§ **DATA IN THIS EXERCISE**:
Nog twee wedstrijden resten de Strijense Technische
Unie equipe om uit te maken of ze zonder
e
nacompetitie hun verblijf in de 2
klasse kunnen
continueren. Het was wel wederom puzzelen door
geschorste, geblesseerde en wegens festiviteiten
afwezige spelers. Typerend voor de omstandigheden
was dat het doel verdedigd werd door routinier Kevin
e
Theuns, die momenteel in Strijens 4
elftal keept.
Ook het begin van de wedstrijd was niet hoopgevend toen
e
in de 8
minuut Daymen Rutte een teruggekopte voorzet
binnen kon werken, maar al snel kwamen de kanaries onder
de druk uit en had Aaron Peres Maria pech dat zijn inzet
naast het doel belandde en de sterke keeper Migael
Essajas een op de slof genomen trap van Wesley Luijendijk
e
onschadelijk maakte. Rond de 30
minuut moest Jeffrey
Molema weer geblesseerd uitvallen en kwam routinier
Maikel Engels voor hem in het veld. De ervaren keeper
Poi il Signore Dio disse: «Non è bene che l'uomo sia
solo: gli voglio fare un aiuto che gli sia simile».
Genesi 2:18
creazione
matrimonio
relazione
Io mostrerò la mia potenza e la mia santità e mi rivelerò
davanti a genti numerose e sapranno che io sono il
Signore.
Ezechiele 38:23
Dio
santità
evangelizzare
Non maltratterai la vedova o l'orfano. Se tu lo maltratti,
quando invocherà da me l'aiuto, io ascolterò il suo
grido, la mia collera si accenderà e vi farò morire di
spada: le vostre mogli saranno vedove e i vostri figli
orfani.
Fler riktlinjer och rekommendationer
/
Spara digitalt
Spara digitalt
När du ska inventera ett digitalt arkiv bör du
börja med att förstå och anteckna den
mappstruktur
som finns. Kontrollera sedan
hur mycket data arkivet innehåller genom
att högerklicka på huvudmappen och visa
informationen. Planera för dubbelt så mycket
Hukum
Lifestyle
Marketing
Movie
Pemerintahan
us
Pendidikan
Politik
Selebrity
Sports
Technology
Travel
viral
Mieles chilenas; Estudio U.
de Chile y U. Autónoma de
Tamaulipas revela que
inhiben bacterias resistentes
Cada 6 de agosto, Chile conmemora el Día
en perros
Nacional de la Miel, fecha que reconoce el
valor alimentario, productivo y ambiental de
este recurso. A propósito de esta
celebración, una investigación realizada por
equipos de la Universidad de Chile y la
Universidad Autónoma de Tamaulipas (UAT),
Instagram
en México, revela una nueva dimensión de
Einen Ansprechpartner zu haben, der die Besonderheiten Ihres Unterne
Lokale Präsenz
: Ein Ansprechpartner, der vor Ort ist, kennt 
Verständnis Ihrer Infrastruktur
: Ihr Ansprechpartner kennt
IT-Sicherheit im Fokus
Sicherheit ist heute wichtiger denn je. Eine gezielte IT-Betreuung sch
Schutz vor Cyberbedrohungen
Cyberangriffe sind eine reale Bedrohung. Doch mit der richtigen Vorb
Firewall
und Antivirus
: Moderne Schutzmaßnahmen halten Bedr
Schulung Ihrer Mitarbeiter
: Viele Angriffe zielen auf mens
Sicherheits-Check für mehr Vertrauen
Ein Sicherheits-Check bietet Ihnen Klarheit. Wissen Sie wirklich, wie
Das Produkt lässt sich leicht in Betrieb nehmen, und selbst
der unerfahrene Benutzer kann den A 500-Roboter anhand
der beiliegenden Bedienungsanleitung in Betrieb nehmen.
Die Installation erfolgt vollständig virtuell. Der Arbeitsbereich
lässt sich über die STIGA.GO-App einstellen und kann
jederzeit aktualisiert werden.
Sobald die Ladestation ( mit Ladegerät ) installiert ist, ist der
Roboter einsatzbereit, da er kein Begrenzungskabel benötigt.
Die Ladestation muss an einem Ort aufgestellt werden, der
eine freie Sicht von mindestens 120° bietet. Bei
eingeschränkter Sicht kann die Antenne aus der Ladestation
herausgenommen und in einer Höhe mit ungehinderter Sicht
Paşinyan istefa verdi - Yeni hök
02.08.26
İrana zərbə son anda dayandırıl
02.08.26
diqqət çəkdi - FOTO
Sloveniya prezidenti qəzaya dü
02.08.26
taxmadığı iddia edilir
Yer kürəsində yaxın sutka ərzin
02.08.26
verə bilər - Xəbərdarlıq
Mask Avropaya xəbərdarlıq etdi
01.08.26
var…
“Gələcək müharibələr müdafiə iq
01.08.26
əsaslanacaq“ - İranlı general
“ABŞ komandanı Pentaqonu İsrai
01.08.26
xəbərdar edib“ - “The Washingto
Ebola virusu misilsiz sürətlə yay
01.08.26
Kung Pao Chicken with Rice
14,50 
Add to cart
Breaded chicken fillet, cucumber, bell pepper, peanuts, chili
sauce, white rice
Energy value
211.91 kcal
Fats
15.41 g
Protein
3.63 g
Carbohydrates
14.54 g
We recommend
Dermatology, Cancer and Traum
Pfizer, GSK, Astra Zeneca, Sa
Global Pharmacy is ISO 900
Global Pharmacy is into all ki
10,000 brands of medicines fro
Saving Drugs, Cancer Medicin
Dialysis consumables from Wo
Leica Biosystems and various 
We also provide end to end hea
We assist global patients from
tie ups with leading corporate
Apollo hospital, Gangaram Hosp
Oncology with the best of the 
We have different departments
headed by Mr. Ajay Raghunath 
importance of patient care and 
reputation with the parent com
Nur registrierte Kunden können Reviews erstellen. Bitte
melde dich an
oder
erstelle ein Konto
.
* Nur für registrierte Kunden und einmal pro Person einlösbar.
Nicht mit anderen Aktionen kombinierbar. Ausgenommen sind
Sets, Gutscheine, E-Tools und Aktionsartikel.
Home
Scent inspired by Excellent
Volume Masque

§ **WHAT THE TASK ASKS**:
The full listing above is to be given again exactly.

§ **TASK RESULT**:
Nog twee wedstrijden resten de Strijense Technische
Unie equipe om uit te maken of ze zonder
e
nacompetitie hun verblijf in de 2
klasse kunnen
continueren. Het was wel wederom puzzelen door
geschorste, geblesseerde en wegens festiviteiten
afwezige spelers. Typerend voor de omstandigheden
was dat het doel verdedigd werd door routinier Kevin
e
Theuns, die momenteel in Strijens 4
elftal keept.
Ook het begin van de wedstrijd was niet hoopgevend toen
e
in de 8
minuut Daymen Rutte een teruggekopte voorzet
binnen kon werken, maar al snel kwamen de kanaries onder
de druk uit en had Aaron Peres Maria pech dat zijn inzet
naast het doel belandde en de sterke keeper Migael
Essajas een op de slof genomen trap van Wesley Luijendijk
e
onschadelijk maakte. Rond de 30
minuut moest Jeffrey
Molema weer geblesseerd uitvallen en kwam routinier
Maikel Engels voor hem in het veld. De ervaren keeper
Poi il Signore Dio disse: «Non è bene che l'uomo sia
solo: gli voglio fare un aiuto che gli sia simile».
Genesi 2:18
creazione
matrimonio
relazione
Io mostrerò la mia potenza e la mia santità e mi rivelerò
davanti a genti numerose e sapranno che io sono il
Signore.
Ezechiele 38:23
Dio
santità
evangelizzare
Non maltratterai la vedova o l'orfano. Se tu lo maltratti,
quando invocherà da me l'aiuto, io ascolterò il suo
grido, la mia collera si accenderà e vi farò morire di
spada: le vostre mogli saranno vedove e i vostri figli
orfani.
Fler riktlinjer och rekommendationer
/
Spara digitalt
Spara digitalt
När du ska inventera ett digitalt arkiv bör du
börja med att förstå och anteckna den
mappstruktur
som finns. Kontrollera sedan
hur mycket data arkivet innehåller genom
att högerklicka på huvudmappen och visa
informationen. Planera för dubbelt så mycket
Hukum
Lifestyle
Marketing
Movie
Pemerintahan
us
Pendidikan
Politik
Selebrity
Sports
Technology
Travel
viral
Mieles chilenas; Estudio U.
de Chile y U. Autónoma de
Tamaulipas revela que
inhiben bacterias resistentes
Cada 6 de agosto, Chile conmemora el Día
en perros
Nacional de la Miel, fecha que reconoce el
valor alimentario, productivo y ambiental de
este recurso. A propósito de esta
celebración, una investigación realizada por
equipos de la Universidad de Chile y la
Universidad Autónoma de Tamaulipas (UAT),
Instagram
en México, revela una nueva dimensión de
Einen Ansprechpartner zu haben, der die Besonderheiten Ihres Unterne
Lokale Präsenz
: Ein Ansprechpartner, der vor Ort ist, kennt 
Verständnis Ihrer Infrastruktur
: Ihr Ansprechpartner kennt
IT-Sicherheit im Fokus
Sicherheit ist heute wichtiger denn je. Eine gezielte IT-Betreuung sch
Schutz vor Cyberbedrohungen
Cyberangriffe sind eine reale Bedrohung. Doch mit der richtigen Vorb
Firewall
und Antivirus
: Moderne Schutzmaßnahmen halten Bedr
Schulung Ihrer Mitarbeiter
: Viele Angriffe zielen auf mens
Sicherheits-Check für mehr Vertrauen
Ein Sicherheits-Check bietet Ihnen Klarheit. Wissen Sie wirklich, wie
Das Produkt lässt sich leicht in Betrieb nehmen, und selbst
der unerfahrene Benutzer kann den A 500-Roboter anhand
der beiliegenden Bedienungsanleitung in Betrieb nehmen.
Die Installation erfolgt vollständig virtuell. Der Arbeitsbereich
lässt sich über die STIGA.GO-App einstellen und kann
jederzeit aktualisiert werden.
Sobald die Ladestation ( mit Ladegerät ) installiert ist, ist der
Roboter einsatzbereit, da er kein Begrenzungskabel benötigt.
Die Ladestation muss an einem Ort aufgestellt werden, der
eine freie Sicht von mindestens 120° bietet. Bei
eingeschränkter Sicht kann die Antenne aus der Ladestation
herausgenommen und in einer Höhe mit ungehinderter Sicht
Paşinyan istefa verdi - Yeni hök
02.08.26
İrana zərbə son anda dayandırıl
02.08.26
diqqət çəkdi - FOTO
Sloveniya prezidenti qəzaya dü
02.08.26
taxmadığı iddia edilir
Yer kürəsində yaxın sutka ərzin
02.08.26
verə bilər - Xəbərdarlıq
Mask Avropaya xəbərdarlıq etdi
01.08.26
var…
“Gələcək müharibələr müdafiə iq
01.08.26
əsaslanacaq“ - İranlı general
“ABŞ komandanı Pentaqonu İsrai
01.08.26
xəbərdar edib“ - “The Washingto
Ebola virusu misilsiz sürətlə yay
01.08.26
Kung Pao Chicken with Rice
14,50 
Add to cart
Breaded chicken fillet, cucumber, bell pepper, peanuts, chili
sauce, white rice
Energy value
211.91 kcal
Fats
15.41 g
Protein
3.63 g
Carbohydrates
14.54 g
We recommend
Dermatology, Cancer and Traum
Pfizer, GSK, Astra Zeneca, Sa
Global Pharmacy is ISO 900
Global Pharmacy is into all ki
10,000 brands of medicines fro
Saving Drugs, Cancer Medicin
Dialysis consumables from Wo
Leica Biosystems and various 
We also provide end to end hea
We assist global patients from
tie ups with leading corporate
Apollo hospital, Gangaram Hosp
Oncology with the best of the 
We have different departments
headed by Mr. Ajay Raghunath 
importance of patient care and 
reputation with the parent com
Nur registrierte Kunden können Reviews erstellen. Bitte
melde dich an
oder
erstelle ein Konto
.
* Nur für registrierte Kunden und einmal pro Person einlösbar.
Nicht mit anderen Aktionen kombinierbar. Ausgenommen sind
Sets, Gutscheine, E-Tools und Aktionsartikel.
Home
Scent inspired by Excellent
Volume Masque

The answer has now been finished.